* **Exercise passage**:
────────────────────

For joblib with the threading backend I would be in favor of keeping the current behavior but reexploring this choice later if necessary.

ogrisel · 2019-07-05T16:48:58Z

For reference the over-subscription protection in joblib will be tracked by joblib/joblib#880 .

jeremiedbb · 2019-07-05T16:52:48Z

My pocket sent this before i finished :D

It was not a good example for threadpoolctl. But it is for joblib. Alrhough we found that it doesn't work in previous joblib versions but it should be fixes on next release.

Threadpoolctl would be use when doing nested parallelism openmp/blas. It allows to prevent oversubscription by limiting the number of threads for blas. This situation only happens for kmeans right now.

Overall we prevent oversubscription by disabling parallelism for non top level parallelism.

In summary, any default is fine for n_jobs since it would be forced to one when already in a parallel call

amueller · 2019-07-05T17:23:17Z

In summary, any default is fine for n_jobs since it would be forced to one when already in a parallel call

Just for me to get this straight: If I'm running a grid-search over HistGradientBoosting or something with OpenMP, we would probably want to default it to use all available cores. Now the user sets n_jobs=2 in GridSearchCV to make things run faster, but say they have more than 2 cores. GridSearchCV would use joblib to parallelize, but joblib would prevent OpenMP parallelism inside the parallel call, so less threads would be active and things will likely be slower.

Separate scenario:
Someone set's n_jobs in both GridSearchCV and HistGradientBoosting. No matter what, the HistGradientBoosting one that the user explicitly set would be ignored, right?

jeremiedbb · 2019-07-09T08:41:27Z

Now the user sets n_jobs=2 in GridSearchCV to make things run faster, but say they have more than 2 cores. GridSearchCV would use joblib to parallelize, but joblib would prevent OpenMP parallelism inside the parallel call, so less threads would be active and things will likely be slower.

That's right. In that case, he should set n_jobs=-1 for the grid search to benefit from all cores. In many situations (personal observations) it's better to enable parallelism in the most outer loop.

Note that it's the case with BLAS. If you set n_jobs=2 for an estimator, joblib parallelized, BLAS will be limited to use only 1 core.

────────────────────

[Source records]
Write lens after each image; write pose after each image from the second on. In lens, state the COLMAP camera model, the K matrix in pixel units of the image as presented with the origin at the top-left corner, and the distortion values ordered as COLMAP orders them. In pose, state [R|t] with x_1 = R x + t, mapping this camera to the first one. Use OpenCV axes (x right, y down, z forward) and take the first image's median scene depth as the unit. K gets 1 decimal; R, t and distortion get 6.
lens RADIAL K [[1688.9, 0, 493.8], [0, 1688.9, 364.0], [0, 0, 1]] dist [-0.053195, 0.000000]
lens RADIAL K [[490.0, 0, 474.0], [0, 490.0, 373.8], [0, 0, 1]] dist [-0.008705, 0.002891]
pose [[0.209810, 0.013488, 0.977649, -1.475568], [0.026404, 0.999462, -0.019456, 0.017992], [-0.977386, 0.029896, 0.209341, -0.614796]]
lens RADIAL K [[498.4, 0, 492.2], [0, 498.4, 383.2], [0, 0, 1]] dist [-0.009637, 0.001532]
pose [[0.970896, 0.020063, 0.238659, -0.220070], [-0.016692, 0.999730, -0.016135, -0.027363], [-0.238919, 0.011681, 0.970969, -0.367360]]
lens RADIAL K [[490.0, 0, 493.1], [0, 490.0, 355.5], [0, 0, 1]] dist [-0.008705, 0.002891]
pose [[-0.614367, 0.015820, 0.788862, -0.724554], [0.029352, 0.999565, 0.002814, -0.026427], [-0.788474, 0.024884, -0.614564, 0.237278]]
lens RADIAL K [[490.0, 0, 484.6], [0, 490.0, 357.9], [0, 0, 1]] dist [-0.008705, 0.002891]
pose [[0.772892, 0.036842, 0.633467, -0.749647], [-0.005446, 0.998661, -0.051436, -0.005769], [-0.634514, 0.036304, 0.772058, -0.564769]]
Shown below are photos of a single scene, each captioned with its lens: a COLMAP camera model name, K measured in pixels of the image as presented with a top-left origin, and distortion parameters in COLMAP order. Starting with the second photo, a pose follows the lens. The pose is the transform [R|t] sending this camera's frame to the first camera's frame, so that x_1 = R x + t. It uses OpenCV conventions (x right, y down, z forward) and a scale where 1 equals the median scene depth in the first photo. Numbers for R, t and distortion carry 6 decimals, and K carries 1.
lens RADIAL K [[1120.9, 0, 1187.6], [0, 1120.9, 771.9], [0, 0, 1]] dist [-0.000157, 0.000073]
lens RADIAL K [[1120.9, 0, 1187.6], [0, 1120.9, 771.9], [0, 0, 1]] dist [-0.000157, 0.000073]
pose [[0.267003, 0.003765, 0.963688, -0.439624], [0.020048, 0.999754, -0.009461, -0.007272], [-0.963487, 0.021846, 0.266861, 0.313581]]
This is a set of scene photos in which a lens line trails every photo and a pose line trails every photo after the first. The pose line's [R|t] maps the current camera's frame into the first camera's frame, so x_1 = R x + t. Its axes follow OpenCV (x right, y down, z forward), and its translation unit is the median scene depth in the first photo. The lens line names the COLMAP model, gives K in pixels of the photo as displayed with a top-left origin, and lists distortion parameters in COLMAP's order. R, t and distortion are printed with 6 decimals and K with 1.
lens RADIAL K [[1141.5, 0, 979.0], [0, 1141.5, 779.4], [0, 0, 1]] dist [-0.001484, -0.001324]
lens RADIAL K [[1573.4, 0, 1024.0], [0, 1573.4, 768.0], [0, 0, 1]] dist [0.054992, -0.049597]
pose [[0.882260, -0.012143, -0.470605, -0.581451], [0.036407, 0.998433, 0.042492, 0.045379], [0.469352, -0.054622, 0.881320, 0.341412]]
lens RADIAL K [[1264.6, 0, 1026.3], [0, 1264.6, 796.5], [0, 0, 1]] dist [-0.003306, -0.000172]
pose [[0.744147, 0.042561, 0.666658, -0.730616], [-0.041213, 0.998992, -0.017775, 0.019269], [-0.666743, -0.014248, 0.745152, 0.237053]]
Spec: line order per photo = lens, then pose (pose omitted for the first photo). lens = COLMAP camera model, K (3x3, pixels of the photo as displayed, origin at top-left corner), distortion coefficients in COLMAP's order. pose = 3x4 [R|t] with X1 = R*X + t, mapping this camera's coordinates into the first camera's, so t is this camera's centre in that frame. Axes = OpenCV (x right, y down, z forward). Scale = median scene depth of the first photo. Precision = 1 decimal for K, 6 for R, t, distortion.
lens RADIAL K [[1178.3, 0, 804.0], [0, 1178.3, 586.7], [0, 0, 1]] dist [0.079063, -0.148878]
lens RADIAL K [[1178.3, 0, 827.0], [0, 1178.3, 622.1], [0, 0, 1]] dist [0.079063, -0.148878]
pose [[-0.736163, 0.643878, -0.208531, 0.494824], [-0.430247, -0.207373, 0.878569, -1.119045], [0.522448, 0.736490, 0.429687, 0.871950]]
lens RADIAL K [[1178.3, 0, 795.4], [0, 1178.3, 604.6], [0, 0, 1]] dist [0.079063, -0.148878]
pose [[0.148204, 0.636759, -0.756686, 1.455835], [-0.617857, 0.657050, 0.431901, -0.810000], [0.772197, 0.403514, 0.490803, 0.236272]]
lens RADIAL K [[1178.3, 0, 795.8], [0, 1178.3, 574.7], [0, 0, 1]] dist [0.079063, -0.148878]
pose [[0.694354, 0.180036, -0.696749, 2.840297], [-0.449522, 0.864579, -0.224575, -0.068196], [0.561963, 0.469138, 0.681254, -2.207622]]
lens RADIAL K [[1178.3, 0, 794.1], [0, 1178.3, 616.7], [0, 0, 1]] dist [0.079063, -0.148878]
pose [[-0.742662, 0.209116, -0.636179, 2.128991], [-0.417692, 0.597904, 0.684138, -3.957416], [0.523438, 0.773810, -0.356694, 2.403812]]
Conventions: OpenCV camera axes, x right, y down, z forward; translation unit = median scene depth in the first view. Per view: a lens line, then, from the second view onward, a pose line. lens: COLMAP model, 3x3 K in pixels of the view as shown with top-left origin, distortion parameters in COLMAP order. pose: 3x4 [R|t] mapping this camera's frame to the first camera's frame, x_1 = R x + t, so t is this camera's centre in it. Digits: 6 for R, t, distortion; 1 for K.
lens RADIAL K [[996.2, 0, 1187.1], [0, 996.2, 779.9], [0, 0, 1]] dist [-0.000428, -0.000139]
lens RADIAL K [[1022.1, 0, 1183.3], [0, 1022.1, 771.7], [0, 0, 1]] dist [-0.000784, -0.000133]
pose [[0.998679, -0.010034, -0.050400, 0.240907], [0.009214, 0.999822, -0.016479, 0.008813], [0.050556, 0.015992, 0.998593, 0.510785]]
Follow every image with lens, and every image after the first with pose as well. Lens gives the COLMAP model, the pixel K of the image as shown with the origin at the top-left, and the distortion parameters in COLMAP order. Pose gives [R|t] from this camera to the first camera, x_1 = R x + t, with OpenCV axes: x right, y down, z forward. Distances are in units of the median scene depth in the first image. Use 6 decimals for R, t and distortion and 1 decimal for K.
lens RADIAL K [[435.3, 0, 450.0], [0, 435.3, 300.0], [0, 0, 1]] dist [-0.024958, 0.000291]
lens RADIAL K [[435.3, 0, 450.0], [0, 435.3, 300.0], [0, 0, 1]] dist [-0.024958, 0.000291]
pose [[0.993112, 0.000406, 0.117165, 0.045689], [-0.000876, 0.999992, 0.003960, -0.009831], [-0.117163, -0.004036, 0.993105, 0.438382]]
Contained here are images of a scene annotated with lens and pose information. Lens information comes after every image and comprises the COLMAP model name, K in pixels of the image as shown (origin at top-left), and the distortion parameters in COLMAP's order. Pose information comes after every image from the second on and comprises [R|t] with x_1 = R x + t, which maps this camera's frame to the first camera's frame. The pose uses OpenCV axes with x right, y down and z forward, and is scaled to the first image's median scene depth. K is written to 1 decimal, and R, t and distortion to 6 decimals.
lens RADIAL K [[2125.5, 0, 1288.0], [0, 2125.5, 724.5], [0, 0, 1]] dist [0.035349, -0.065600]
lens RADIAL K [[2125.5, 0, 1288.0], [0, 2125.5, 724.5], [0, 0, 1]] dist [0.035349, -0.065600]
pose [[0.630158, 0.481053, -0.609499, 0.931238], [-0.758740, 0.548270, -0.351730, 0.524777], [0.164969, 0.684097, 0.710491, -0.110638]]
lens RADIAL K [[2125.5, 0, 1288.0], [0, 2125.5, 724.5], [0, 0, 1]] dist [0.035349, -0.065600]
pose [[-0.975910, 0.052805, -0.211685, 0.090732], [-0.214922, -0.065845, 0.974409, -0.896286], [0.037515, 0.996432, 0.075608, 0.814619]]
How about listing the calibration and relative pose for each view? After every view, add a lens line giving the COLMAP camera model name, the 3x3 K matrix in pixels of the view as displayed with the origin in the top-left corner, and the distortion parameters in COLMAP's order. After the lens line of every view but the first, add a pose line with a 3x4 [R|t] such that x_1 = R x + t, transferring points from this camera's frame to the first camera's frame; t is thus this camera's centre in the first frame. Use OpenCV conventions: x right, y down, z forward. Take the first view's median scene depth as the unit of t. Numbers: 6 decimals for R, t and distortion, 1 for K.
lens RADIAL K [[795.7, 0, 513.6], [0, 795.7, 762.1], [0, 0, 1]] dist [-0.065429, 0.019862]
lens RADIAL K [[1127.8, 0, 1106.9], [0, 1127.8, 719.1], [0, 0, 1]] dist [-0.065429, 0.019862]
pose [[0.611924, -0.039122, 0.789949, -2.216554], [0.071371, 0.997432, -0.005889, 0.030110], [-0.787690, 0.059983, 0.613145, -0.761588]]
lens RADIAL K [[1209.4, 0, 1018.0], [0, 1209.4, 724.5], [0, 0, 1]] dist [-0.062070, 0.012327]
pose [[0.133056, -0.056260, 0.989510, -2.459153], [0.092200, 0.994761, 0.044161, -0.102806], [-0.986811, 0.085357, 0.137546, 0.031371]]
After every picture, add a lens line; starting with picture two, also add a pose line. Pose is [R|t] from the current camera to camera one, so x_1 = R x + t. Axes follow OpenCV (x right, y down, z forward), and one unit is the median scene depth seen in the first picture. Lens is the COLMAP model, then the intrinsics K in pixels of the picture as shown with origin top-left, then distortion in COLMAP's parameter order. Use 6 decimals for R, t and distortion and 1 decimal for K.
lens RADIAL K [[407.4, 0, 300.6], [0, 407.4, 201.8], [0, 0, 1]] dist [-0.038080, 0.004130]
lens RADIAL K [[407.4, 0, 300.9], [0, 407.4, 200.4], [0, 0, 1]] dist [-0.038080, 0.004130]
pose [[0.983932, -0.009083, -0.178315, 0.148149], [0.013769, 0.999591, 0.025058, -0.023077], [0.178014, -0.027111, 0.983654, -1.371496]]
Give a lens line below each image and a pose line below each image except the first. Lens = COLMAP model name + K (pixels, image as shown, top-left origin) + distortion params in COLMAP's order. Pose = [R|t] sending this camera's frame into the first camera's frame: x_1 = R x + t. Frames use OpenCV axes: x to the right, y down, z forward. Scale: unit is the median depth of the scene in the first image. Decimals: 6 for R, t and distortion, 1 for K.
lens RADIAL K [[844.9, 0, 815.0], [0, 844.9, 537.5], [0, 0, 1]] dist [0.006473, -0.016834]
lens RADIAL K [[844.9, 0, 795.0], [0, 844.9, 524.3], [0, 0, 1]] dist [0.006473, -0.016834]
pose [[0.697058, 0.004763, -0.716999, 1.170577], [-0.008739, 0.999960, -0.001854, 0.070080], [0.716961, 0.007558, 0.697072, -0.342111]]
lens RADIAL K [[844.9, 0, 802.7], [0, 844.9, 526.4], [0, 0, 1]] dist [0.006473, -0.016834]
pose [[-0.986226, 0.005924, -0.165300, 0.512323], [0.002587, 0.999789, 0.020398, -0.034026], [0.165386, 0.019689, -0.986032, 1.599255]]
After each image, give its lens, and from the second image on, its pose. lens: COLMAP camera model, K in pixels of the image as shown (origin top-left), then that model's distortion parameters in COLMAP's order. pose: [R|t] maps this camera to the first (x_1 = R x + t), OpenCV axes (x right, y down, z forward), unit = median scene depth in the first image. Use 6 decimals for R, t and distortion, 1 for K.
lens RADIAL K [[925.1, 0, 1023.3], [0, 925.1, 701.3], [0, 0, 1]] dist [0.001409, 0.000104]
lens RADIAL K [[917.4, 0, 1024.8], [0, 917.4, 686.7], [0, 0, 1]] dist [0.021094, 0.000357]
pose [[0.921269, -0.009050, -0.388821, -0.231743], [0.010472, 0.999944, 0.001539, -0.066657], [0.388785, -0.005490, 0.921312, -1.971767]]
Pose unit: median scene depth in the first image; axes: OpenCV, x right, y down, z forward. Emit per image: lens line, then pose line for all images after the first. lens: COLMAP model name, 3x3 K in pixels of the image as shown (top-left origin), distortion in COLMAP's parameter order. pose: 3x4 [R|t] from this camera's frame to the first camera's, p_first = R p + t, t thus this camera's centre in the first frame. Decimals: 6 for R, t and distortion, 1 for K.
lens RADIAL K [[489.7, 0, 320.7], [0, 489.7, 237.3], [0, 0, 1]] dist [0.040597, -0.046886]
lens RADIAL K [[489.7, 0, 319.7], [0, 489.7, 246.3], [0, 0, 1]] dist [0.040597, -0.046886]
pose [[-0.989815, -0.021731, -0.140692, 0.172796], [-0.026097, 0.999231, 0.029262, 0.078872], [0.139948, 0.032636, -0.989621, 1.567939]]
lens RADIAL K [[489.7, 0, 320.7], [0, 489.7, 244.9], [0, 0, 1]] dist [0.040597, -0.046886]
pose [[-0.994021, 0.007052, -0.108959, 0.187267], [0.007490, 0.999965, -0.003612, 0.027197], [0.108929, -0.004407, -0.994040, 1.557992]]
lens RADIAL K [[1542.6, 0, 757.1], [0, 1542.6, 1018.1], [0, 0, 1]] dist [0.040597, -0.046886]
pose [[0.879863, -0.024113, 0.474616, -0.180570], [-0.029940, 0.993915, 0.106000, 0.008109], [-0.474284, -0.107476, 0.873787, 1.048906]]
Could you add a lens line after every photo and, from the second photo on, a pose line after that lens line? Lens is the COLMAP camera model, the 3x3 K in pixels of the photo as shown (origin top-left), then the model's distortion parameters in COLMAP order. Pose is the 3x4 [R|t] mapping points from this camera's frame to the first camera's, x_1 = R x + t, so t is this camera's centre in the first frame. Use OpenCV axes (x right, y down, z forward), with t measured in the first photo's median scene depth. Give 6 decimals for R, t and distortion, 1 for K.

────────────────────

* **Activity A**: Using the n_jobs thread, decide whether each statement agrees with it: (i) The over-subscription protection in joblib will be tracked by joblib/joblib#880. (ii) Nested OpenMP/BLAS oversubscription currently occurs in several estimators. (iii) For the grid search, jeremiedbb recommends setting n_jobs=-1 so it can use all cores. For each, answer yes or no and quote the deciding words.
* **Activity B**: Reproduce the part of the n_jobs thread between "For reference the" and "on next release.", inclusive.
* **Activity C**: Carry the n_jobs thread on past its final sentence.

* **Task output A**:
(i) Yes: "the over-subscription protection in joblib will be tracked by joblib/joblib#880"
(ii) No: "This situation only happens for kmeans right now."
(iii) Yes: "he should set n_jobs=-1 for the grid search to benefit from all cores"

* **Task output B**:
For reference the over-subscription protection in joblib will be tracked by joblib/joblib#880 .

jeremiedbb · 2019-07-05T16:52:48Z

My pocket sent this before i finished :D

It was not a good example for threadpoolctl. But it is for joblib. Alrhough we found that it doesn't work in previous joblib versions but it should be fixes on next release.

* **Task output C**:
I think that behavior is ok if we document it properly.

rth · 2019-07-09T08:57:29Z

In that case, he should set n_jobs=-1 for the grid search to benefit from all cores.

OK, but if they go from n_jobs=1 to 2, they will get worse results which may be a bit unexpected.

Note that it's the case with BLAS. If you set n_jobs=2 for an estimator, joblib parallelized, BLAS will be limited to use only 1 core.

Isn't that set via OMP_NUM_THREADS in the created processes? Which means that potentially it could be anything, including available_cpu_cores // n_jobs?

Note that slight oversubscription may not be bad (at least last time I looked into it in HPC). e.g. if you have 4 CPU cores, 2 processes with 4 threads each is not necessarily worse than 2 process with 2 threads each if the task use heterogeneous compute units; the problem is really on 40 core CPU with 40² threads.

Someone set's n_jobs in both GridSearchCV and HistGradientBoosting. No matter what, the HistGradientBoosting one that the user explicitly set would be ignored, right?

So basically, it's about priority between OMP_NUM_THREADS and user provided num_threads (or n_jobs that corresponds to threading). If one provided a num_threads that is not None, maybe it should have higher priority than OMP_NUM_THREADS?

jeremiedbb · 2019-07-09T11:19:32Z

OK, but if they go from n_jobs=1 to 2, they will get worse results which may be a bit unexpected.

I agree. That's a drawback of having default None means -1. But I think it's also a matter of documentation, because if I know my estimator already uses all cores, why would I increase the number of workers for my grid search ? Or maybe I'd like to disable parallelism of my estimator and use all cores for the grid search (which is your next point).

Isn't that set via OMP_NUM_THREADS in the created processes?

Yes.

Which means that potentially it could be anything, including available_cpu_cores // n_jobs?

I guess it's possible.

Note that slight oversubscription may not be bad (at least last time I looked into it in HPC). e.g. if you have 4 CPU cores, 2 processes with 4 threads each is not necessarily worse than 2 process with 2 threads each if the task use heterogeneous compute units; the problem is really on 40 core CPU with 40² threads.

Indeed, but it's not good either (at least I've never experienced getting better performance with oversubcription).

If one provided a num_threads that is not None, maybe it should have higher priority than OMP_NUM_THREADS?

In the implementation I propose, n_jobs/num_threads has priority over environment variables. Only the default (None) would be influenced by the environment variables. If you have a grid search with n_jobs=2 and you set n_jobs/n_threads=(n_cores // 2), you'll get full saturation of your cores.

I'll add that having good default is important, but it shouldn't prevent users from thinking about what are those default, why are they good, and when are they good.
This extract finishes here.